Residents of the city within the levee system had been told to ride out the storm, while those living outside the levees were placed under a mandatory evacuation order. Louisiana Governor John Bel Edwards said Sunday afternoon that more than 1,540 people were in evacuation shelters throughout the state, though that number is expected to rise.
The Weather Prediction Center estimated most areas could see as much as 8 to 16 inches of rain through Monday, and in extreme cases up to 2 feet. In New Orleans, the National Weather Service said 15 to 20 inches of rainfall or more could fall, overwhelming the city’s fragile pumping system and causing extensive flash flooding.
Power outage monitors reported that over 430,000 households in southern Louisiana were without power Sunday, with warnings that outages could persist for weeks. The Sewerage & Water Board of New Orleans announced that many of its sewage pumps are experiencing power outages, increasing the potential for sewage backups and flooding.

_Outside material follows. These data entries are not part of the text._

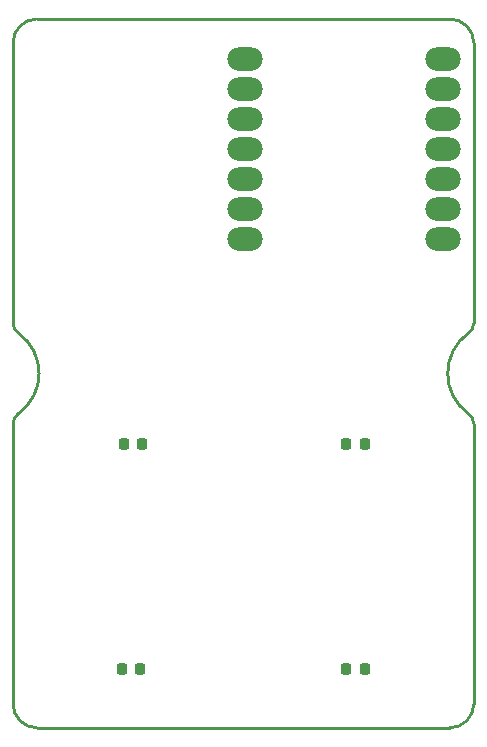
<source format=gtp>
%TF.GenerationSoftware,KiCad,Pcbnew,(6.0.9)*%
%TF.CreationDate,2023-03-08T23:19:46-05:00*%
%TF.ProjectId,Fluxpad,466c7578-7061-4642-9e6b-696361645f70,rev?*%
%TF.SameCoordinates,Original*%
%TF.FileFunction,Paste,Top*%
%TF.FilePolarity,Positive*%
%FSLAX46Y46*%
G04 Gerber Fmt 4.6, Leading zero omitted, Abs format (unit mm)*
G04 Created by KiCad (PCBNEW (6.0.9)) date 2023-03-08 23:19:46*
%MOMM*%
%LPD*%
G01*
G04 APERTURE LIST*
G04 Aperture macros list*
%AMRoundRect*
0 Rectangle with rounded corners*
0 $1 Rounding radius*
0 $2 $3 $4 $5 $6 $7 $8 $9 X,Y pos of 4 corners*
0 Add a 4 corners polygon primitive as box body*
4,1,4,$2,$3,$4,$5,$6,$7,$8,$9,$2,$3,0*
0 Add four circle primitives for the rounded corners*
1,1,$1+$1,$2,$3*
1,1,$1+$1,$4,$5*
1,1,$1+$1,$6,$7*
1,1,$1+$1,$8,$9*
0 Add four rect primitives between the rounded corners*
20,1,$1+$1,$2,$3,$4,$5,0*
20,1,$1+$1,$4,$5,$6,$7,0*
20,1,$1+$1,$6,$7,$8,$9,0*
20,1,$1+$1,$8,$9,$2,$3,0*%
G04 Aperture macros list end*
%TA.AperFunction,Profile*%
%ADD10C,0.250000*%
%TD*%
%ADD11RoundRect,0.218750X-0.218750X-0.256250X0.218750X-0.256250X0.218750X0.256250X-0.218750X0.256250X0*%
%ADD12O,3.000000X2.000000*%
G04 APERTURE END LIST*
D10*
X102500000Y-65000000D02*
G75*
G03*
X100500000Y-67000000I0J-2000000D01*
G01*
X139500039Y-99247352D02*
G75*
G03*
X139076923Y-98430554I-1000039J-48D01*
G01*
X100923077Y-98430554D02*
G75*
G03*
X100923077Y-91569446I-2423077J3430554D01*
G01*
X100923099Y-98430586D02*
G75*
G03*
X100500000Y-99247352I576901J-816814D01*
G01*
X139076923Y-91569446D02*
G75*
G03*
X139076923Y-98430554I2423077J-3430554D01*
G01*
X100500000Y-67000000D02*
X100500000Y-90752648D01*
X102500000Y-125000000D02*
X137500000Y-125000000D01*
X139500000Y-67000000D02*
G75*
G03*
X137500000Y-65000000I-2000000J0D01*
G01*
X100499961Y-90752648D02*
G75*
G03*
X100923077Y-91569446I1000039J48D01*
G01*
X139500000Y-90752648D02*
X139500000Y-67000000D01*
X137500000Y-65000000D02*
X102500000Y-65000000D01*
X137500000Y-125000000D02*
G75*
G03*
X139500000Y-123000000I0J2000000D01*
G01*
X100500000Y-99247352D02*
X100500000Y-123000000D01*
X100500000Y-123000000D02*
G75*
G03*
X102500000Y-125000000I2000000J0D01*
G01*
X139500000Y-123000000D02*
X139500000Y-99247352D01*
X139076949Y-91569483D02*
G75*
G03*
X139500000Y-90752648I-577149J816883D01*
G01*
D11*
%TO.C,D3*%
X109712500Y-120000000D03*
X111287500Y-120000000D03*
%TD*%
%TO.C,D2*%
X128712500Y-101000000D03*
X130287500Y-101000000D03*
%TD*%
%TO.C,D4*%
X128712500Y-120000000D03*
X130287500Y-120000000D03*
%TD*%
%TO.C,D1*%
X109862500Y-101000000D03*
X111437500Y-101000000D03*
%TD*%
D12*
%TO.C,U1*%
X120118000Y-68380000D03*
X120118000Y-70920000D03*
X120118000Y-73460000D03*
X120118000Y-76000000D03*
X120118000Y-78540000D03*
X120118000Y-81080000D03*
X120118000Y-83620000D03*
X136882000Y-83620000D03*
X136882000Y-81080000D03*
X136882000Y-78540000D03*
X136882000Y-76000000D03*
X136882000Y-73460000D03*
X136882000Y-70920000D03*
X136882000Y-68380000D03*
%TD*%
M02*

</source>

Storm surges between 12 to 16 feet have been recorded across south coastal Louisiana, between Port Fourchon and the mouth of the Mississippi River. The NHC called the surge “extremely life-threatening.” Storm surge flooding is also underway farther east into Mississippi.
Numerous oil and gas facilities and chemical plants were in the path of some of the strongest winds and storm surges, including Port Fourchon, which is considered integral to the Gulf of Mexico’s oil and gas production. Officials worry that damage to infrastructure along the coast and upriver, between New Orleans and Baton Rouge, could lead to environmental hazards and disrupt oil and gas production in the Gulf.
As of the time of this writing, the NHC still categorized Ida as “extremely dangerous.” Ida’s top wind speeds had decreased slightly, down to 125 mph, which still made it a Category 3 storm. Ida is expected to weaken during the next day or so, but is forecast to remain a hurricane late through the night and remain a tropical storm until Monday afternoon. The storm system is expected to bring heavy rains, resulting in flooding in Tennessee, Kentucky, West Virginia and on through the Mid-Atlantic as it progresses through mid-week.